Por cierto, Trump nunca se ha comprometido con cifras precisas: no dice “sesenta millones de puestos de trabajo” (o lo que correspondería hoy) y prefiere las expresiones vacías e hiperbólicas de su vieja retórica norteamericana reloaded, como a tremendous amount of jobs, que en buen mexicano sonaría como “un chingo de trabajos” (e igual de impreciso).
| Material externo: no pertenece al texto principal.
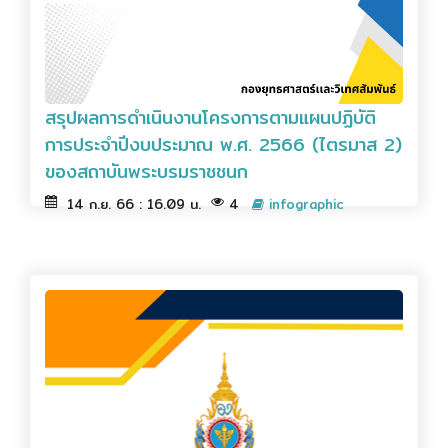
สรุปผลการดำเนินงานโครงการตามแผนปฏิบัติ
การประจำปีงบประมาณ พ.ศ. 2566 (ไตรมาส 2)
ของสถาบันพระบรมราชชนก
14 ก.ย. 66 : 16.09 น.
4
infographic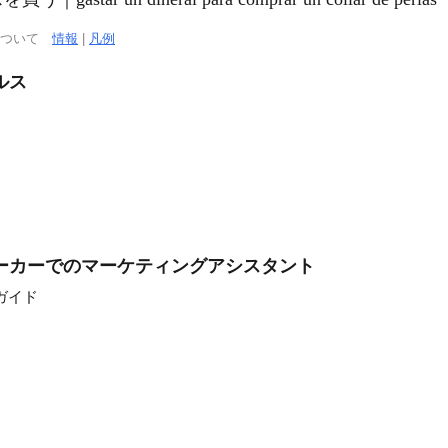
について
情報
|
凡例
ルス
ーカーでのマーケティングアシスタント
ガイド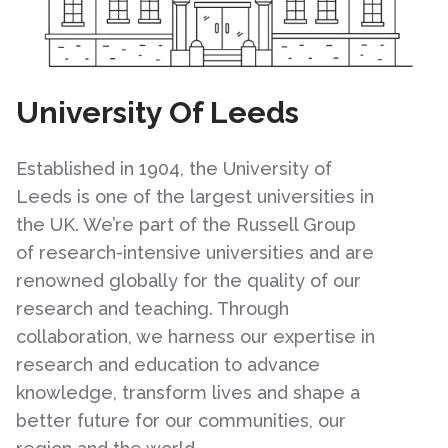
University Of Leeds
Established in 1904, the University of
Leeds is one of the largest universities in
the UK. We’re part of the Russell Group
of research-intensive universities and are
renowned globally for the quality of our
research and teaching. Through
collaboration, we harness our expertise in
research and education to advance
knowledge, transform lives and shape a
better future for our communities, our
Por lo pronto, Trump ha logrado que su reforma fiscal pasara en la Cámara: que sea descaradamente en favor de los ricos y de las grandes corporaciones, ya nadie lo duda, aunque no todos lo dicen. Todavía no sabemos cómo le irá en el Senado. Los críticos han calculado (sin duda con bases objetivas) que de aquí a 2020 todos pagarán menos impuestos, pero para 2021 la clase media terminará pagando más impuestos que hoy, y para 2025 mucho más. Pero las próximas elecciones de parte del congreso serán en 2018 y las presidenciales, en 2020. ¿Cómo votará la clase trabajadora (perdón, la clase medio-baja y baja)? Esto es lo que le importa a Trump: “En los tiempos largos, todos estamos muertos”, decía Keynes.

2018 ya está aquí: un receso navideño y párenle de contar; pero, en 2020, ¿se empezará a sentir el efecto “tremendous” de la reforma fiscal sobre la generación de empleos? Las multinacionales tienen sus tiempos y su manera de negociar con la clase política, y no suelen adelantar dinero a menos que lo consideren una inversión segura. ¿Cuántos puestos de trabajo se habrán generado? No es una pregunta retórica: me gustaría que el embuste de Trump ya estuviera desenmascarado para entonces, pero es posible que los tiempos lo ayuden.

* Semiólogo, analista político, historiador y escritor.